Stand D24
Kadar Brock (born 1980, New York)
Kadar Brock is a leading light of the ground-breaking generation of abstract painters working in New York today. He is also a perfectionist. His most recent phase in his production grew from the creative destruction of his last. Dissatisfied with the body of geometric abstract work he had been making, Brock decided to transform them through a process of erasure using sand paper, and scraping tools followed by chance based interventions. Taking the technique to an extreme, Brock sands the painted surface down on the rough studio floor till the canvas is worn through in myriad places, revealing the chromatic beauty of the painted layers in the process.
Oliver Marsden (born 1973, UK)
Oliver Marsden’s singular practice updates the principles and concerns of Op art to make powerful, contemporary abstract works. His current ongoing series, Fade, explores the idea of movement in a static work, through a subtle and technically accomplished manipulation of the mechanics of the psychology of perception and especially the interaction of light and colour. Each painting is beautiful and deceptively simple, comprising of the calculated fading and blurring of hues and colour into each other. The resulting works are dynamic, changing dramatically accordingly to varying light levels in which they are perceived. The Fade series grew out of his decade long exploration of the movements and nature of sound waves in water, manifest in his series of circular paintings, Harmonic.
Isabel Yellin (born 1987, New York, Lives and works in London)

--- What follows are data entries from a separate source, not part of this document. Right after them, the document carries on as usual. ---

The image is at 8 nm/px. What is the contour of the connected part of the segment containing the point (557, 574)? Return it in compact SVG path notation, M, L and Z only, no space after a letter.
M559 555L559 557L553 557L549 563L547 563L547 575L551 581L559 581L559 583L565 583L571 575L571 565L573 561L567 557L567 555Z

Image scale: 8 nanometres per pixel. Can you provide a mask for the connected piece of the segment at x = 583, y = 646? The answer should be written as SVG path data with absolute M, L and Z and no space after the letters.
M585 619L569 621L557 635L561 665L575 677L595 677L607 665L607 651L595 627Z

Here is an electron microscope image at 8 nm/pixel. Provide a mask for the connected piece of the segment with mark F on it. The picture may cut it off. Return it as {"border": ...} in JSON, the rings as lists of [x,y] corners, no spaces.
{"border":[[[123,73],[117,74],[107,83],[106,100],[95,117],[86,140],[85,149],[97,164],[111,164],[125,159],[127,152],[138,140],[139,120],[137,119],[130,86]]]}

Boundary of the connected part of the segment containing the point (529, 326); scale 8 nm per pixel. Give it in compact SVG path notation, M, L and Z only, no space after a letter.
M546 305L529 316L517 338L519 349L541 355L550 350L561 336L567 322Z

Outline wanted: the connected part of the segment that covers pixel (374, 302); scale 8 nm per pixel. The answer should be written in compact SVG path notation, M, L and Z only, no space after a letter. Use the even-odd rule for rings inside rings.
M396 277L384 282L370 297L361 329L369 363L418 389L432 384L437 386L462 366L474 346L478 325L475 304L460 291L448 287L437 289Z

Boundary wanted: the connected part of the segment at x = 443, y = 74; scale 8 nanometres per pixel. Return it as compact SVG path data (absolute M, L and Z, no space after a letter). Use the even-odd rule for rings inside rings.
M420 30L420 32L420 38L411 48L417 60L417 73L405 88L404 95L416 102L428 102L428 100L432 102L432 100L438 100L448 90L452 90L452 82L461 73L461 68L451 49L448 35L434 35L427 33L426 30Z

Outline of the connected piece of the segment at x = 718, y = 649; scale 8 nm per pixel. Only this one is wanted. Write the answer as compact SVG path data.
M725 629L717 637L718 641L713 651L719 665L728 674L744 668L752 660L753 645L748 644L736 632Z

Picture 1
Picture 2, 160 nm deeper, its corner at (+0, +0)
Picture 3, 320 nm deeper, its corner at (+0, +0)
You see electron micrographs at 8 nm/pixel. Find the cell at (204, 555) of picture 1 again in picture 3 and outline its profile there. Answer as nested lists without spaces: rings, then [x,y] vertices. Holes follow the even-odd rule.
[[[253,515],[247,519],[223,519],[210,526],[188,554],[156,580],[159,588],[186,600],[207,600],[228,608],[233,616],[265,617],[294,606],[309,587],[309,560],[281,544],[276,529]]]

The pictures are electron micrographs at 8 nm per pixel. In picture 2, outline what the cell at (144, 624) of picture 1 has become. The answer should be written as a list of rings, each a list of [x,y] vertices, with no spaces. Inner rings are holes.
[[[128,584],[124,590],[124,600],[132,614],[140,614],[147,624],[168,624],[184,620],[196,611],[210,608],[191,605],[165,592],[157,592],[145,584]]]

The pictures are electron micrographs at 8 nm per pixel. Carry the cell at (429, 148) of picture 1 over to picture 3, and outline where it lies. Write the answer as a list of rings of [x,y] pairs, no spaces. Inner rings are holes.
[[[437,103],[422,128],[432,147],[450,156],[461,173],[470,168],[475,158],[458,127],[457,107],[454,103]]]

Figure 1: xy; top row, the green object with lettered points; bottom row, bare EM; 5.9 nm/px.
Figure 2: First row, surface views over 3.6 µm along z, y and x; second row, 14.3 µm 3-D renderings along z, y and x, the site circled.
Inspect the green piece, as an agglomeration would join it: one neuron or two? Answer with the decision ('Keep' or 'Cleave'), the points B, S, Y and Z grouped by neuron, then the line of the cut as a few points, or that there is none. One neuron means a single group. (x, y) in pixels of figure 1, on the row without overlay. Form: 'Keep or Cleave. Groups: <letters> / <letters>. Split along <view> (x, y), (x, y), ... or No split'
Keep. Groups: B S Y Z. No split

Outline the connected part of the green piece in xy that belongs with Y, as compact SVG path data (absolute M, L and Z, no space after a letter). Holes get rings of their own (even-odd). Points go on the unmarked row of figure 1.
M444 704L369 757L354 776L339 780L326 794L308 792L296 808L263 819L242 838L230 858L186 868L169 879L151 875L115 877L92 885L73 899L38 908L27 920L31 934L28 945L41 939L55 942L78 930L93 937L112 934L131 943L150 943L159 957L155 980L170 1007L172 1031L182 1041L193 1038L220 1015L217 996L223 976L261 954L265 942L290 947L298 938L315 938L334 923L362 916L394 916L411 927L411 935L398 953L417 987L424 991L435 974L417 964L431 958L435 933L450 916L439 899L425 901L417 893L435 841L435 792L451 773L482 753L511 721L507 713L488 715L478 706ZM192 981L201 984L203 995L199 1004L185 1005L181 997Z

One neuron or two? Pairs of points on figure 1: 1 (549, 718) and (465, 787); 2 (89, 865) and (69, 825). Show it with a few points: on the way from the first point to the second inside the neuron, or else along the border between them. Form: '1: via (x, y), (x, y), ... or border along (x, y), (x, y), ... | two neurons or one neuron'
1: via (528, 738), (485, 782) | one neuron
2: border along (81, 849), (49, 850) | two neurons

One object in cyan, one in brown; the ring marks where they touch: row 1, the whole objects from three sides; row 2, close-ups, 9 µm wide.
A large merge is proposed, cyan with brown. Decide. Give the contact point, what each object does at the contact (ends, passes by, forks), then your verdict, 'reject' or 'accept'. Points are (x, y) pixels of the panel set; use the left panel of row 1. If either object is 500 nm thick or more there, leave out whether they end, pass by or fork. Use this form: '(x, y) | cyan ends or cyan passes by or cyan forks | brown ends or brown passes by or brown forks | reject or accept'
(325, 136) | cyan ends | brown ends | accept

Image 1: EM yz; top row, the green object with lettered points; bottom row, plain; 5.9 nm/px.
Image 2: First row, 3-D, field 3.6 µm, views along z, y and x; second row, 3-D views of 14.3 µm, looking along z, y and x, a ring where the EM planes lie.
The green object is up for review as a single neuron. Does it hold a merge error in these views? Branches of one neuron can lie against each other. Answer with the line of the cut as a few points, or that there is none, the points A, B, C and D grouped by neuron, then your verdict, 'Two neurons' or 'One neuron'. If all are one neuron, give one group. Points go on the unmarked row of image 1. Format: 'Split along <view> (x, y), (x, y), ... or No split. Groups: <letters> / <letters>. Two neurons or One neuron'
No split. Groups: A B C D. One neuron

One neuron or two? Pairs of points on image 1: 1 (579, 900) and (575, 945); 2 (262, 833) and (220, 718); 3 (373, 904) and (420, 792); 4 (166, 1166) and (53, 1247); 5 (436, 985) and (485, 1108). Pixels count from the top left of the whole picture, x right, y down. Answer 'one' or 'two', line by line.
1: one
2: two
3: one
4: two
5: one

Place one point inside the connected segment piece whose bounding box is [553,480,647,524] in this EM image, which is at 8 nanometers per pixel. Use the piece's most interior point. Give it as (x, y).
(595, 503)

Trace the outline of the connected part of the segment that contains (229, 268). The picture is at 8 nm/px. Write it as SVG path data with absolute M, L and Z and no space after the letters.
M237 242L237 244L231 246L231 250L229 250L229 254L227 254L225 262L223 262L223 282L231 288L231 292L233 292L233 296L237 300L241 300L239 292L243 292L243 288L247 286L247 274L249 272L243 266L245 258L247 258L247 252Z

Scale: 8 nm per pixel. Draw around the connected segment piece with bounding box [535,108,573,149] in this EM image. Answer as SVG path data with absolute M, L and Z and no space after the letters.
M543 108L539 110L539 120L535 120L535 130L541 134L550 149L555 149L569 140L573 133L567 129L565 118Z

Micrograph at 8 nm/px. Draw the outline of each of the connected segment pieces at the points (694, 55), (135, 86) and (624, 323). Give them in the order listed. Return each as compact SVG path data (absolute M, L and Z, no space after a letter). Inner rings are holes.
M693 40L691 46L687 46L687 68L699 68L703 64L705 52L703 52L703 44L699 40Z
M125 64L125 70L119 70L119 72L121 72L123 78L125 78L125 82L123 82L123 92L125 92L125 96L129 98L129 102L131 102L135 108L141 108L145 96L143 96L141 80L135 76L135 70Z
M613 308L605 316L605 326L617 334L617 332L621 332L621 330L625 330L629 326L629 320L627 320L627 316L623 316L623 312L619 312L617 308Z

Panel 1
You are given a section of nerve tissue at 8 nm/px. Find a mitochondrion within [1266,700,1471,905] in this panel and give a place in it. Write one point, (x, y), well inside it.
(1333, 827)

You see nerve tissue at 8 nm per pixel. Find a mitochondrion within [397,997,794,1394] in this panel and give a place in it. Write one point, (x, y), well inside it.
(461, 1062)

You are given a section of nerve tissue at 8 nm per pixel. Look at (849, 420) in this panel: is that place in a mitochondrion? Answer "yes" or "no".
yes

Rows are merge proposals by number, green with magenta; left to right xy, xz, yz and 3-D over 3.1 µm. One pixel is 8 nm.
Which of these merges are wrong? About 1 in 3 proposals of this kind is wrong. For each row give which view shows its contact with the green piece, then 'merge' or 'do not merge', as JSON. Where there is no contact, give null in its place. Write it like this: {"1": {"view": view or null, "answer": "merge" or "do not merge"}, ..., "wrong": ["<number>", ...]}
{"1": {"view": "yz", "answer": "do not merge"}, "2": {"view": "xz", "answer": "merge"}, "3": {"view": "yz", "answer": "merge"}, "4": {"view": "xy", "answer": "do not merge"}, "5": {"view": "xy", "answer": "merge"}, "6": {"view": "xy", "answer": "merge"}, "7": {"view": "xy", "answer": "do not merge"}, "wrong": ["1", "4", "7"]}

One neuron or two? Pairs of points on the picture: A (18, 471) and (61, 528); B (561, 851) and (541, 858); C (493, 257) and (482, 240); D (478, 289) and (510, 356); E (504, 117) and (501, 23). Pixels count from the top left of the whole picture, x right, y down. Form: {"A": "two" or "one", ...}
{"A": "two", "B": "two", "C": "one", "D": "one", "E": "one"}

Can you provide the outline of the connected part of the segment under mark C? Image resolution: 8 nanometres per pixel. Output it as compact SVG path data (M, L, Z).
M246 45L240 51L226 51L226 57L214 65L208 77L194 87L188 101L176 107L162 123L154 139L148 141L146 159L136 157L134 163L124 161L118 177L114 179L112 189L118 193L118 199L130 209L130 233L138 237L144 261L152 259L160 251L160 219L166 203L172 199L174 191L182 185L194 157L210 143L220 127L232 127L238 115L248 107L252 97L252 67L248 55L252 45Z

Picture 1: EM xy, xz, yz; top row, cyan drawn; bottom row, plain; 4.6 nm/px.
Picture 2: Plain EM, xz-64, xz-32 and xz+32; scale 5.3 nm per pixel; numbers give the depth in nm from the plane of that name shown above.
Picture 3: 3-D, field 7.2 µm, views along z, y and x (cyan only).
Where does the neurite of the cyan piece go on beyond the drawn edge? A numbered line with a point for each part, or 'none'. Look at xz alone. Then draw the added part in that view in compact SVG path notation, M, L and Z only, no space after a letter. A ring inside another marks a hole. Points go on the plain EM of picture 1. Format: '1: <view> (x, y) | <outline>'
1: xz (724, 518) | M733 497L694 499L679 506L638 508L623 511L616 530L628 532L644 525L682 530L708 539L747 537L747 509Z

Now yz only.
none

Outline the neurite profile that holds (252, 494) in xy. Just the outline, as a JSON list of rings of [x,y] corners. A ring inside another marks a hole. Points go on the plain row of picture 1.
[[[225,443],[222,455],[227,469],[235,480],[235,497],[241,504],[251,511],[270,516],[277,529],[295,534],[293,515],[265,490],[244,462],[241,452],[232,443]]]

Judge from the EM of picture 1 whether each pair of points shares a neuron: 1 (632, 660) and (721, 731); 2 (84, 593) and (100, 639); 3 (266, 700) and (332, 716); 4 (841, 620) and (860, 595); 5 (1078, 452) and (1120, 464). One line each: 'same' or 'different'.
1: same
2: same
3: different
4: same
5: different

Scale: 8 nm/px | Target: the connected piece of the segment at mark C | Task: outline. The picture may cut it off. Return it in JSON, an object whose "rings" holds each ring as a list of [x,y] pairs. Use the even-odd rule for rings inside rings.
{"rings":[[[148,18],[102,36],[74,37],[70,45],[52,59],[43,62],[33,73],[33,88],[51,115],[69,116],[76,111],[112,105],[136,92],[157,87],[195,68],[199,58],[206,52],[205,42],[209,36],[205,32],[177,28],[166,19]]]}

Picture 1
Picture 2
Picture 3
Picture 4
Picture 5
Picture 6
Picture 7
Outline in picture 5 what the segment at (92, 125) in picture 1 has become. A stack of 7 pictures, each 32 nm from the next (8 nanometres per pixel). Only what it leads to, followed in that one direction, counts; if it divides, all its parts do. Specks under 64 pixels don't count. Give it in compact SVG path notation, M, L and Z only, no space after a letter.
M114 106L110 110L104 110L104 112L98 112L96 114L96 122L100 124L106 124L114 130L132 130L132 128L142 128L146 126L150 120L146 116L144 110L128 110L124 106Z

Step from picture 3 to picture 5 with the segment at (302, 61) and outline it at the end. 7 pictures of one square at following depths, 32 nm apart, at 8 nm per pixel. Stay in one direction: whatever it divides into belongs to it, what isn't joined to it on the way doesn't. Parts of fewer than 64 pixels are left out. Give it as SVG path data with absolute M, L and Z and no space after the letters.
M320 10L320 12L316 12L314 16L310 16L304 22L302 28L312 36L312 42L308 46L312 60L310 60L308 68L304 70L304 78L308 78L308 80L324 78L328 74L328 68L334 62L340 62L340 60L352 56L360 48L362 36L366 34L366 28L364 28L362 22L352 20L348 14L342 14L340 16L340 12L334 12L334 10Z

Yellin makes fizzy, contemporary, painterly, abstract works. Attractive, sharp and playful, they look like catchy 1980’s pop songs trying to burst out of a clutch of heavy 1950’s action paintings. Generally wall-hung, Yellin’s are collages of found and bought materials and fabrics; denim, polyester, old cotton bed sheets and passages of netting and mesh, onto which Yellin then paints. Hanging loosely, stretcher-less, the works occupy a space between sculpture and painting. They read like paintings but some of their critical characteristics are sculptural. The way the works hang and droop, the folds and undulations of the fabrics and their varied textures, all heighten the presence of the works in space. Yellin deploys the fabrics with compositional verve, using their colour and forms to create each works’ pictorial substance. Onto all this Yellin then paints with a happy fluidness, sometimes, brief scribbles, sometimes, thick bands of paint.